Weil T P
Bedford Health Associates Inc., Management Consultants for Health and Hospital Services, Asheville, NC 28801.
J Natl Med Assoc. 1993 Apr;85(4):257-63.
In the search for fairness of access to health care, value for the money spent, and high quality of patient care, the United States has vacillated between advocacy of government regulations (the 1970s) and of market-driven, pro-competitive (1980s) approaches. The possible enactment of President Clinton's health reform plan with a managed-care strategy (1990s) calls for paying physicians and other providers in a manner that often induces them to minimize the provision of services to patients per episode of illness. This article discusses the impact of such legislation on patients, physicians, and other providers. It then argues that the President's managed competition approach, which micromanages health-care services, will fail except by concurrently implementing his proposed National Health Board's global budgetary concept. The major reason is that health reform for the 36.6 million uninsured Americans, who are mostly the working poor and their dependents, is only practical and affordable if stringent policies are adopted that reorganize available health-care resources and simultaneously implement cost-containment constraints.
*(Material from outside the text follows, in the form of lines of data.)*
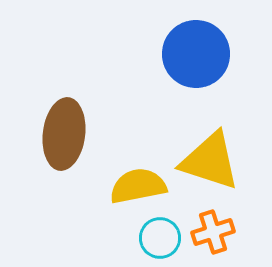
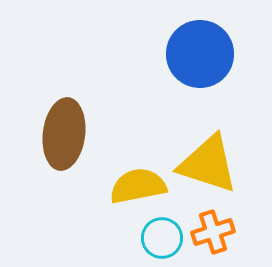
blue circle: moved 4 px right
yellow triangle: moved 2 px left, 3 px down
cyan circle: moved 2 px right
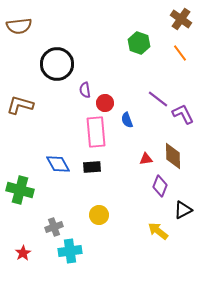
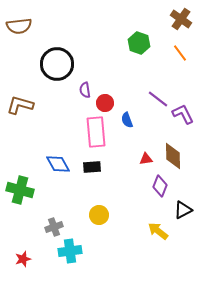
red star: moved 6 px down; rotated 14 degrees clockwise
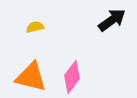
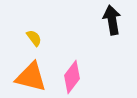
black arrow: rotated 64 degrees counterclockwise
yellow semicircle: moved 1 px left, 11 px down; rotated 66 degrees clockwise
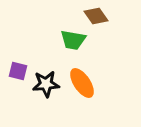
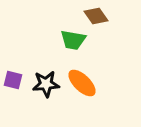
purple square: moved 5 px left, 9 px down
orange ellipse: rotated 12 degrees counterclockwise
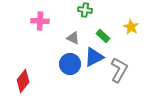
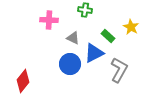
pink cross: moved 9 px right, 1 px up
green rectangle: moved 5 px right
blue triangle: moved 4 px up
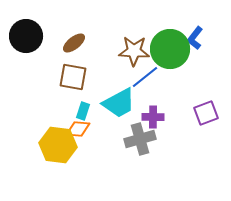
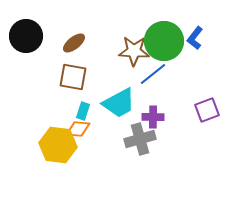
green circle: moved 6 px left, 8 px up
blue line: moved 8 px right, 3 px up
purple square: moved 1 px right, 3 px up
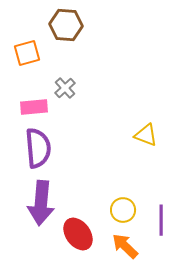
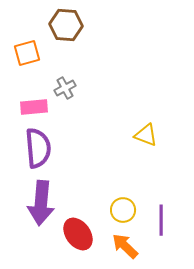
gray cross: rotated 15 degrees clockwise
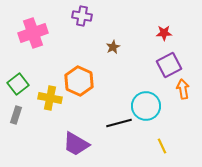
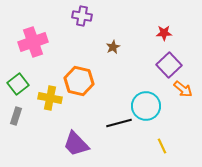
pink cross: moved 9 px down
purple square: rotated 15 degrees counterclockwise
orange hexagon: rotated 12 degrees counterclockwise
orange arrow: rotated 138 degrees clockwise
gray rectangle: moved 1 px down
purple trapezoid: rotated 16 degrees clockwise
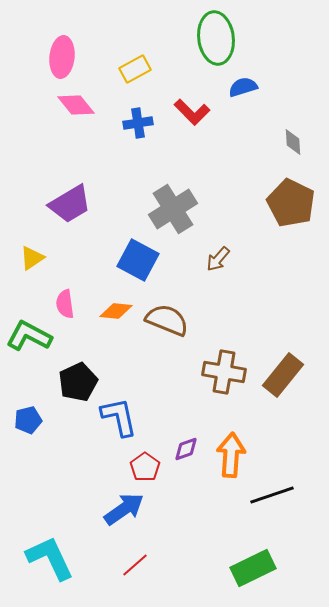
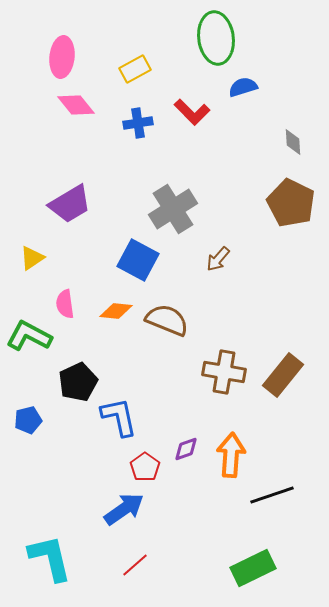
cyan L-shape: rotated 12 degrees clockwise
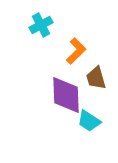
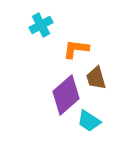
orange L-shape: moved 2 px up; rotated 128 degrees counterclockwise
purple diamond: rotated 51 degrees clockwise
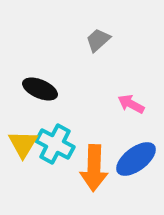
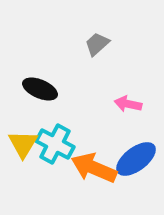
gray trapezoid: moved 1 px left, 4 px down
pink arrow: moved 3 px left; rotated 16 degrees counterclockwise
orange arrow: rotated 111 degrees clockwise
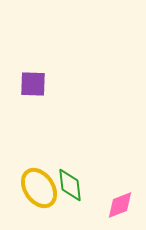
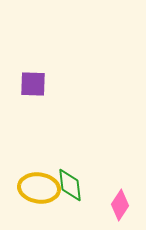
yellow ellipse: rotated 48 degrees counterclockwise
pink diamond: rotated 36 degrees counterclockwise
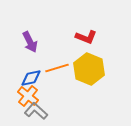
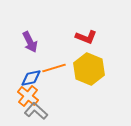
orange line: moved 3 px left
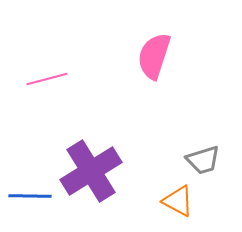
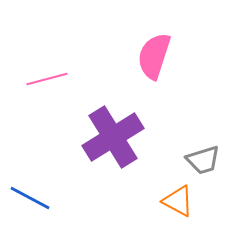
purple cross: moved 22 px right, 34 px up
blue line: moved 2 px down; rotated 27 degrees clockwise
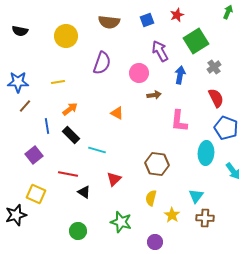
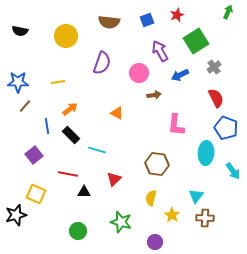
blue arrow: rotated 126 degrees counterclockwise
pink L-shape: moved 3 px left, 4 px down
black triangle: rotated 32 degrees counterclockwise
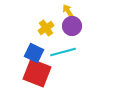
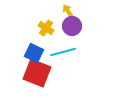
yellow cross: rotated 21 degrees counterclockwise
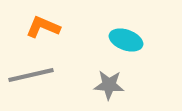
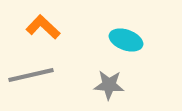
orange L-shape: rotated 20 degrees clockwise
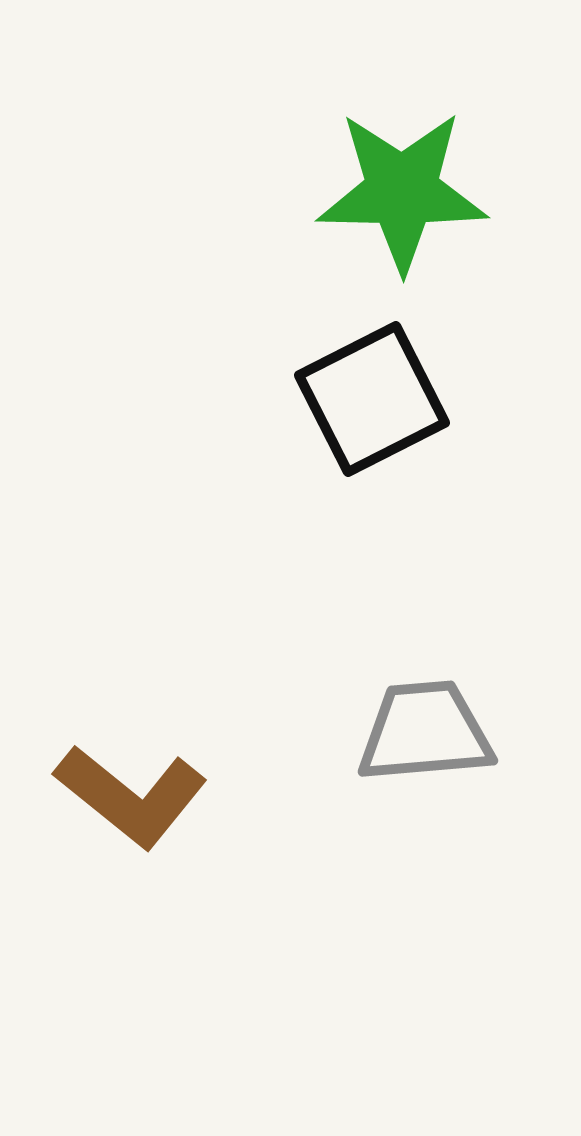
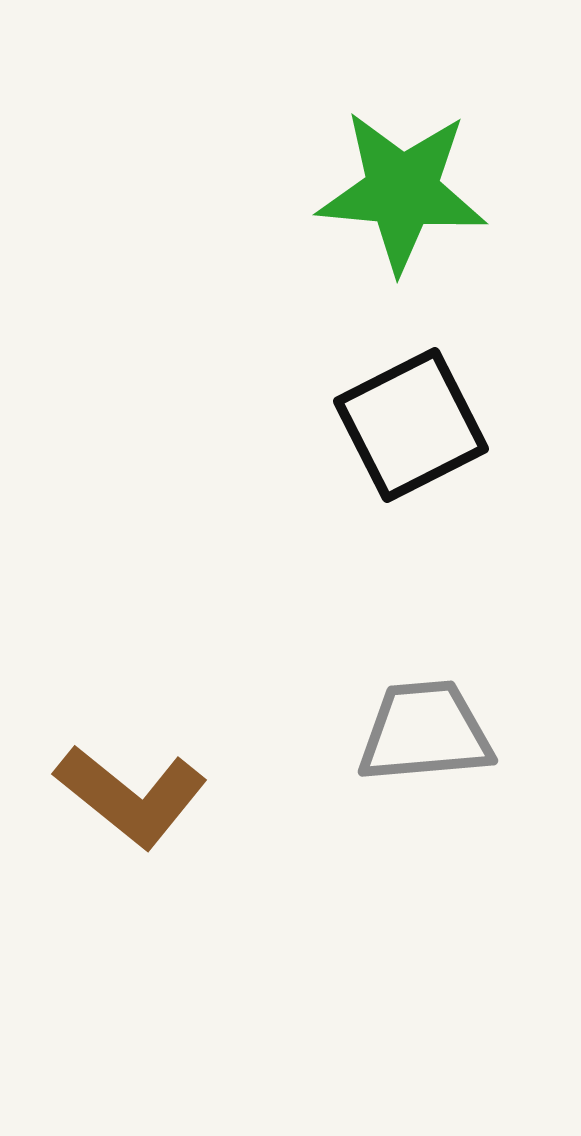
green star: rotated 4 degrees clockwise
black square: moved 39 px right, 26 px down
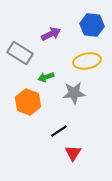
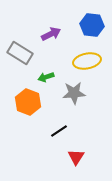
red triangle: moved 3 px right, 4 px down
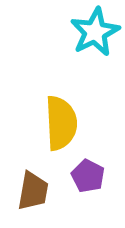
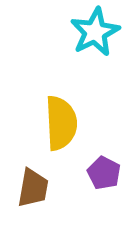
purple pentagon: moved 16 px right, 3 px up
brown trapezoid: moved 3 px up
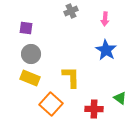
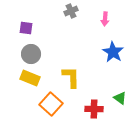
blue star: moved 7 px right, 2 px down
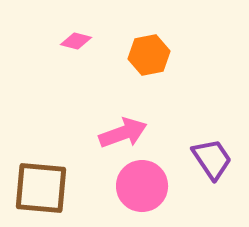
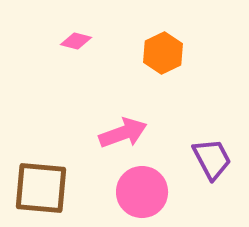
orange hexagon: moved 14 px right, 2 px up; rotated 15 degrees counterclockwise
purple trapezoid: rotated 6 degrees clockwise
pink circle: moved 6 px down
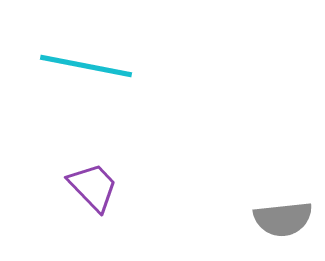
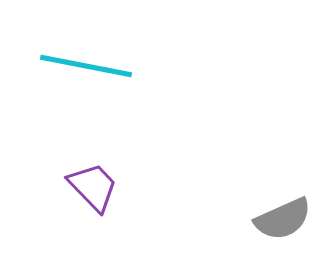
gray semicircle: rotated 18 degrees counterclockwise
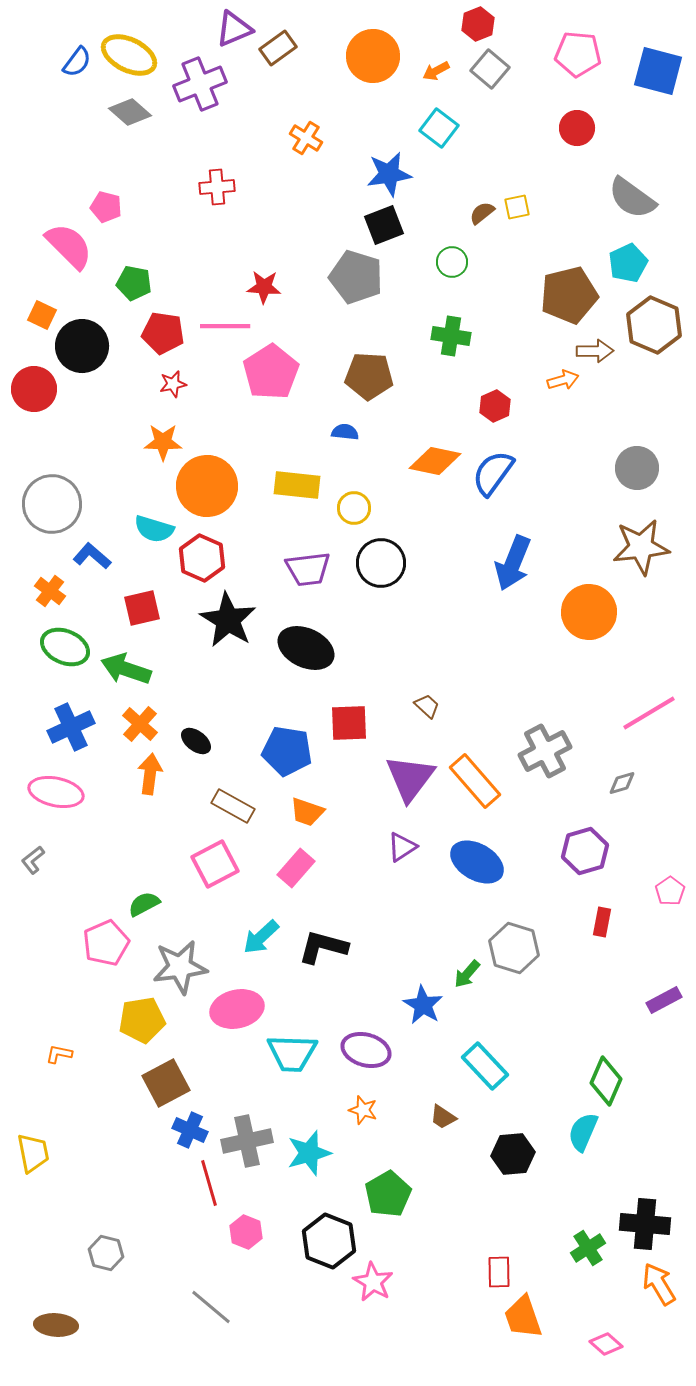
在寻求医疗保健的公平可及性、所花资金的价值以及高质量的患者护理的过程中,美国在倡导政府监管(20世纪70年代)和市场驱动、促进竞争(20世纪80年代)的方法之间摇摆不定。克林顿总统的带有管理式医疗策略的医疗改革计划(20世纪90年代)若有可能颁布,要求以一种常常促使医生和其他医疗服务提供者在每次疾病发作时尽量减少为患者提供服务的方式来支付他们的费用。本文讨论了此类立法对患者、医生和其他医疗服务提供者的影响。然后论证了总统的微观管理医疗服务的管理式竞争方法将会失败,除非同时实施他提议的国家卫生委员会的全球预算概念。主要原因是,对于3660万未参保的美国人(他们大多是在职贫困人口及其家属)来说,只有采取严格政策重新组织可用的医疗保健资源并同时实施成本控制限制,医疗改革才切实可行且负担得起。